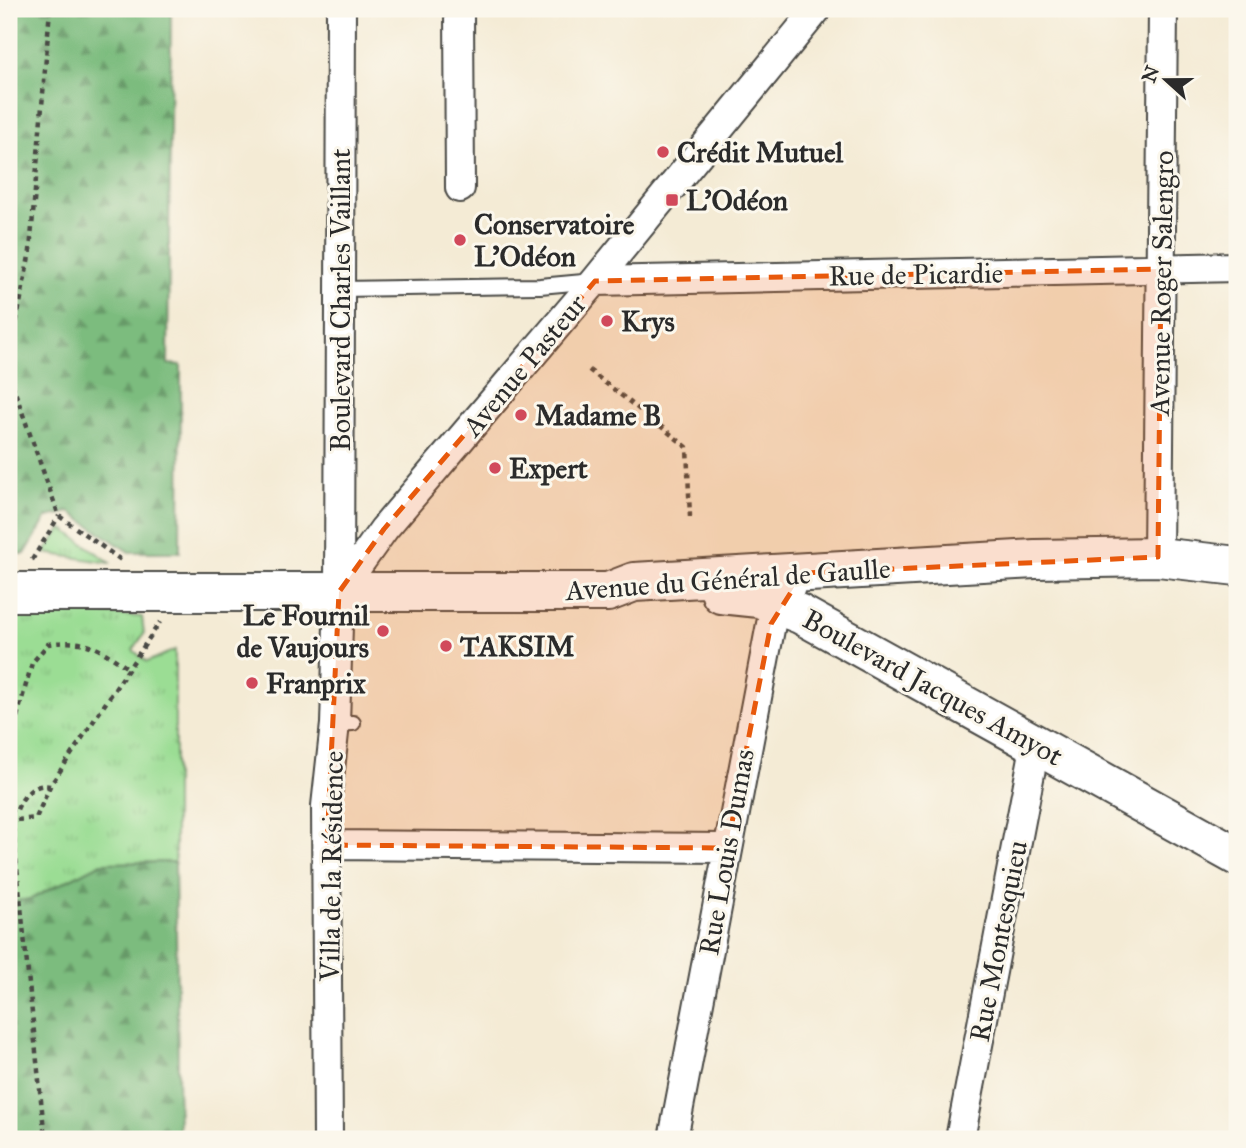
<svg xmlns="http://www.w3.org/2000/svg" width="1246" height="1148" viewBox="0 0 1246 1148" font-family="'IM FELL Great Primer',serif">
  <style>
    .grass { fill: url(#grass-tufts); stroke: #638460; stroke-width: 2 }
    .forest { fill: url(#forest-firs); stroke: #547454; stroke-width: 2 }
    .lines { fill: none; stroke-linecap: round; stroke-linejoin: round }
    .lane-casing { stroke: #494844; stroke-width: 18 }
    .street-casing { stroke: #494844; stroke-width: 32 }
    .secondary-casing { stroke: #494844; stroke-width: 42 }
    .path { stroke: #494844; stroke-width: 4.5; stroke-dasharray: 5 5; stroke-linecap: butt }
    .lane { stroke: #fff; stroke-width: 14 }
    .street { stroke: #fff; stroke-width: 28 }
    .secondary { stroke: #fff; stroke-width: 38 }
    .path-bridge { stroke: #494844; stroke-width: 4.5; stroke-dasharray: 5 5; stroke-linecap: butt }
    .marked { fill: #e8590c; fill-opacity: 0.2; stroke: #e8590c; stroke-width: 5; stroke-dasharray: 14 9; stroke-linejoin: round }
    .poi-dot { fill: #d1495b; stroke: #fbf7ec; stroke-width: 2.5 }
    .labels { text-anchor: middle; stroke-width: 6; stroke-linejoin: round; paint-order: stroke }
    .poi-label { font-size: 28px; font-weight: bold; fill: #2b2b2b; stroke: #fbf7ec; text-anchor: start }
    .street-label { font-size: 28px; fill: #2b2b2b; stroke: #fbf7ec }
  </style>
  <defs>
    <pattern id="grass-tufts" width="24" height="20" patternUnits="userSpaceOnUse" patternTransform="scale(1.75)"><rect width="24" height="20" fill="#9bdd94"/><path d="M3 7l-1-3M5 7V3M7 7l1-3M15 17l-1-3M17 17v-4M19 17l1-3" fill="none" stroke="#86be80"/></pattern>
    <pattern id="forest-firs" width="22" height="20" patternUnits="userSpaceOnUse" patternTransform="scale(1.75)"><rect width="22" height="20" fill="#7cbc7e"/><path d="M5 1l3.5 6h-7zM16 11l3.5 6h-7z" fill="#669967"/></pattern>
  </defs>
  <rect width="100%" height="100%" fill="#fbf7ec"/>
  <filter id="ink" filterUnits="userSpaceOnUse"><feTurbulence type="fractalNoise" baseFrequency=".0143" numOctaves="2"/><feDisplacementMap in="SourceGraphic" scale="14" xChannelSelector="R" yChannelSelector="G"/><feConvolveMatrix kernelMatrix="1 2 1 2 8 2 1 2 1" color-interpolation-filters="sRGB"/></filter>
  <filter id="wash" filterUnits="userSpaceOnUse"><feTurbulence type="fractalNoise" baseFrequency=".00686" numOctaves="4" result="noise"/><feDisplacementMap in="SourceGraphic" scale="28" xChannelSelector="R" yChannelSelector="G"/><feGaussianBlur stdDeviation="1.57" result="paint"/><feColorMatrix in="noise" values="0 0 0 0 0 0 0 0 0 0 0 0 0 0 0 0 0 1.4 0 .05"/><feComposite in="paint" operator="in"/></filter>
  <g filter="url(#wash)">
    <rect width="100%" height="100%" fill="#f4ebd5"/>
    <path class="grass" d="M62,528L111,563L44,553Z
      M52,609L142,617L144,634L133,650L147,662L175,650V862L102,863L31,899L9,902V610Z"/>
    <path class="forest" d="M9,9H171L168,364L181,365L180,552H129L70,512L47,517L25,554H9Z
      M175,862L179,1139H9V902L31,899L102,863Z"/>
  </g>
  <g filter="url(#ink)">
    <g class="lines">
      <defs>
        <path id="lane" d="M340,289L540,286L594,281
          M335,724L353,723"/>
        <path id="street" d="M459,9L460,188
          M595,281L1237,267
          M1158,557L1163,9
          M339,592L384,529L595,281L817,9
          M327,845L727,848
          M328,1139L326,806L335,724L339,592L341,9
          M673,1139L771,624L779,604L790,589
          M960,1139L1036,742"/>
        <path id="secondary" d="M9,592H608L634,582L1035,559L1158,557L1237,566
          M721,594L759,598L800,614L1237,856"/>
      </defs>
      <use href="#lane" class="lane-casing"/>
      <use href="#street" class="street-casing"/>
      <use href="#secondary" class="secondary-casing"/>
      <path class="path" d="M9,361L30,251L50,9
        M589,370L687,447L690,517
        M9,375L59,516L121,560
        M32,560L59,516
        M9,746L32,663L48,644C87,638 98,648 129,669
        M9,810L13,829L45,1139
        M9,812H16C21,798 33,782 50,786
        M17,820L36,818L50,786L160,622"/>
      <use href="#lane" class="lane"/>
      <use href="#street" class="street"/>
      <use href="#secondary" class="secondary"/>
      <path class="path-bridge" d="M9,820H17"/>
    </g>
  </g>
  <path class="marked" d="M1161,269L1158,557L803,573L771,624L727,848L327,845L339,592L384,529L595,281Z"/>
  <g class="poi-dot">
    <circle cx="663" cy="152" r="7"/>
    <rect x="665" y="193" width="14" height="14" rx="3.5"/>
    <circle cx="460" cy="240" r="7"/>
    <circle cx="607" cy="321" r="7"/>
    <circle cx="521" cy="415" r="7"/>
    <circle cx="495" cy="468" r="7"/>
    <circle cx="383" cy="631" r="7"/>
    <circle cx="446" cy="646" r="7"/>
    <circle cx="252" cy="683" r="7"/>
  </g>
  <g class="labels">
    <g class="poi-label">
      <text x="677" y="162">Crédit Mutuel</text>
      <text x="686" y="210">L'Odéon</text>
      <text x="474" y="234">Conservatoire<tspan x="474" dy="32">L'Odéon</tspan></text>
      <text x="621" y="331">Krys</text>
      <text x="535" y="425">Madame B</text>
      <text x="509" y="478">Expert</text>
      <text x="369" y="625" text-anchor="end">Le Fournil<tspan x="369" dy="32">de Vaujours</tspan></text>
      <text x="460" y="656">TAKSIM</text>
      <text x="266" y="693">Franprix</text>
    </g>
    <g class="street-label">
      <text transform="translate(916 274) rotate(-1)" y="10">Rue de Picardie</text>
      <text transform="translate(1161 283) rotate(-89)" y="10">Avenue Roger Salengro</text>
      <text transform="translate(340 300) rotate(-90)" y="10">Boulevard Charles Vaillant</text>
      <text transform="translate(524 365) rotate(-50)" y="10">Avenue Pasteur</text>
      <text transform="translate(728 579) rotate(-4)" y="10">Avenue du Général de Gaulle</text>
      <text transform="translate(933 687) rotate(29)" y="10">Boulevard Jacques Amyot</text>
      <text transform="translate(726 852) rotate(-80)" y="10">Rue Louis Dumas</text>
      <text transform="translate(331 866) rotate(-89)" y="10">Villa de la Résidence</text>
      <text transform="translate(998 941) rotate(-79)" y="10">Rue Montesquieu</text>
    </g>
  </g>
  <rect width="1246" height="1148" fill="none" stroke="#fbf7ec" stroke-width="35"/>
  <g transform="translate(1166 80) rotate(291)" stroke="#fbf7ec" stroke-width="5" paint-order="stroke">
  <path d="M0-5L12 26L0 18L-12 26Z" fill="#2b2b2b"/>
  <text y="-10" font-size="19" font-weight="bold" text-anchor="middle" fill="#2b2b2b">N</text>
  </g>
</svg>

• • •

DIRECTIONS FOR THIS TASK → Pictures stay out; reproduce every line of the records exactly.

RESPONSE TO THIS EXERCISE →
<svg xmlns="http://www.w3.org/2000/svg" width="1246" height="1148" viewBox="0 0 1246 1148" font-family="'IM FELL Great Primer',serif">
  <style>
    .grass { fill: url(#grass-tufts); stroke: #638460; stroke-width: 2 }
    .forest { fill: url(#forest-firs); stroke: #547454; stroke-width: 2 }
    .lines { fill: none; stroke-linecap: round; stroke-linejoin: round }
    .lane-casing { stroke: #494844; stroke-width: 18 }
    .street-casing { stroke: #494844; stroke-width: 32 }
    .secondary-casing { stroke: #494844; stroke-width: 42 }
    .path { stroke: #494844; stroke-width: 4.5; stroke-dasharray: 5 5; stroke-linecap: butt }
    .lane { stroke: #fff; stroke-width: 14 }
    .street { stroke: #fff; stroke-width: 28 }
    .secondary { stroke: #fff; stroke-width: 38 }
    .path-bridge { stroke: #494844; stroke-width: 4.5; stroke-dasharray: 5 5; stroke-linecap: butt }
    .marked { fill: #e8590c; fill-opacity: 0.2; stroke: #e8590c; stroke-width: 5; stroke-dasharray: 14 9; stroke-linejoin: round }
    .poi-dot { fill: #d1495b; stroke: #fbf7ec; stroke-width: 2.5 }
    .labels { text-anchor: middle; stroke-width: 6; stroke-linejoin: round; paint-order: stroke }
    .poi-label { font-size: 28px; font-weight: bold; fill: #2b2b2b; stroke: #fbf7ec; text-anchor: start }
    .street-label { font-size: 28px; fill: #2b2b2b; stroke: #fbf7ec }
  </style>
  <defs>
    <pattern id="grass-tufts" width="24" height="20" patternUnits="userSpaceOnUse" patternTransform="scale(1.75)"><rect width="24" height="20" fill="#9bdd94"/><path d="M3 7l-1-3M5 7V3M7 7l1-3M15 17l-1-3M17 17v-4M19 17l1-3" fill="none" stroke="#86be80"/></pattern>
    <pattern id="forest-firs" width="22" height="20" patternUnits="userSpaceOnUse" patternTransform="scale(1.75)"><rect width="22" height="20" fill="#7cbc7e"/><path d="M5 1l3.5 6h-7zM16 11l3.5 6h-7z" fill="#669967"/></pattern>
  </defs>
  <rect width="100%" height="100%" fill="#fbf7ec"/>
  <filter id="ink" filterUnits="userSpaceOnUse"><feTurbulence type="fractalNoise" baseFrequency=".0143" numOctaves="2"/><feDisplacementMap in="SourceGraphic" scale="14" xChannelSelector="R" yChannelSelector="G"/><feConvolveMatrix kernelMatrix="1 2 1 2 8 2 1 2 1" color-interpolation-filters="sRGB"/></filter>
  <filter id="wash" filterUnits="userSpaceOnUse"><feTurbulence type="fractalNoise" baseFrequency=".00686" numOctaves="4" result="noise"/><feDisplacementMap in="SourceGraphic" scale="28" xChannelSelector="R" yChannelSelector="G"/><feGaussianBlur stdDeviation="1.57" result="paint"/><feColorMatrix in="noise" values="0 0 0 0 0 0 0 0 0 0 0 0 0 0 0 0 0 1.4 0 .05"/><feComposite in="paint" operator="in"/></filter>
  <g filter="url(#wash)">
    <rect width="100%" height="100%" fill="#f4ebd5"/>
    <path class="grass" d="M62,528L111,563L44,553Z
      M52,609L142,617L144,634L133,650L147,662L175,650V862L102,863L31,899L9,902V610Z"/>
    <path class="forest" d="M9,9H171L168,364L181,365L180,552H129L70,512L47,517L25,554H9Z
      M175,862L179,1139H9V902L31,899L102,863Z"/>
  </g>
  <g filter="url(#ink)">
    <g class="lines">
      <defs>
        <path id="lane" d="M340,289L540,286L594,281
          M335,724L353,723"/>
        <path id="street" d="M459,9L460,188
          M595,281L1237,267
          M1158,557L1163,9
          M339,592L384,529L595,281L817,9
          M327,845L727,848
          M328,1139L326,806L335,724L339,592L341,9
          M673,1139L771,624L779,604L790,589
          M960,1139L1036,742"/>
        <path id="secondary" d="M9,592H608L634,582L1035,559L1158,557L1237,566
          M721,594L759,598L800,614L1237,856"/>
      </defs>
      <use href="#lane" class="lane-casing"/>
      <use href="#street" class="street-casing"/>
      <use href="#secondary" class="secondary-casing"/>
      <path class="path" d="M9,361L30,251L50,9
        M589,370L687,447L690,517
        M9,375L59,516L121,560
        M32,560L59,516
        M9,746L32,663L48,644C87,638 98,648 129,669
        M9,810L13,829L45,1139
        M9,812H16C21,798 33,782 50,786
        M17,820L36,818L50,786L160,622"/>
      <use href="#lane" class="lane"/>
      <use href="#street" class="street"/>
      <use href="#secondary" class="secondary"/>
      <path class="path-bridge" d="M9,820H17"/>
    </g>
  </g>
  <path class="marked" d="M1161,269L1158,557L803,573L771,624L727,848L327,845L339,592L384,529L595,281Z"/>
  <g class="poi-dot">
    <circle cx="663" cy="152" r="7"/>
    <rect x="665" y="193" width="14" height="14" rx="3.5"/>
    <circle cx="460" cy="240" r="7"/>
    <circle cx="607" cy="321" r="7"/>
    <circle cx="521" cy="415" r="7"/>
    <circle cx="495" cy="468" r="7"/>
    <circle cx="383" cy="631" r="7"/>
    <circle cx="446" cy="646" r="7"/>
    <circle cx="252" cy="683" r="7"/>
  </g>
  <g class="labels">
    <g class="poi-label">
      <text x="677" y="162">Crédit Mutuel</text>
      <text x="686" y="210">L'Odéon</text>
      <text x="474" y="234">Conservatoire<tspan x="474" dy="32">L'Odéon</tspan></text>
      <text x="621" y="331">Krys</text>
      <text x="535" y="425">Madame B</text>
      <text x="509" y="478">Expert</text>
      <text x="369" y="625" text-anchor="end">Le Fournil<tspan x="369" dy="32">de Vaujours</tspan></text>
      <text x="460" y="656">TAKSIM</text>
      <text x="266" y="693">Franprix</text>
    </g>
    <g class="street-label">
      <text transform="translate(916 274) rotate(-1)" y="10">Rue de Picardie</text>
      <text transform="translate(1161 283) rotate(-89)" y="10">Avenue Roger Salengro</text>
      <text transform="translate(340 300) rotate(-90)" y="10">Boulevard Charles Vaillant</text>
      <text transform="translate(524 365) rotate(-50)" y="10">Avenue Pasteur</text>
      <text transform="translate(728 579) rotate(-4)" y="10">Avenue du Général de Gaulle</text>
      <text transform="translate(933 687) rotate(29)" y="10">Boulevard Jacques Amyot</text>
      <text transform="translate(726 852) rotate(-80)" y="10">Rue Louis Dumas</text>
      <text transform="translate(331 866) rotate(-89)" y="10">Villa de la Résidence</text>
      <text transform="translate(998 941) rotate(-79)" y="10">Rue Montesquieu</text>
    </g>
  </g>
  <rect width="1246" height="1148" fill="none" stroke="#fbf7ec" stroke-width="35"/>
  <g transform="translate(1166 80) rotate(291)" stroke="#fbf7ec" stroke-width="5" paint-order="stroke">
  <path d="M0-5L12 26L0 18L-12 26Z" fill="#2b2b2b"/>
  <text y="-10" font-size="19" font-weight="bold" text-anchor="middle" fill="#2b2b2b">N</text>
  </g>
</svg>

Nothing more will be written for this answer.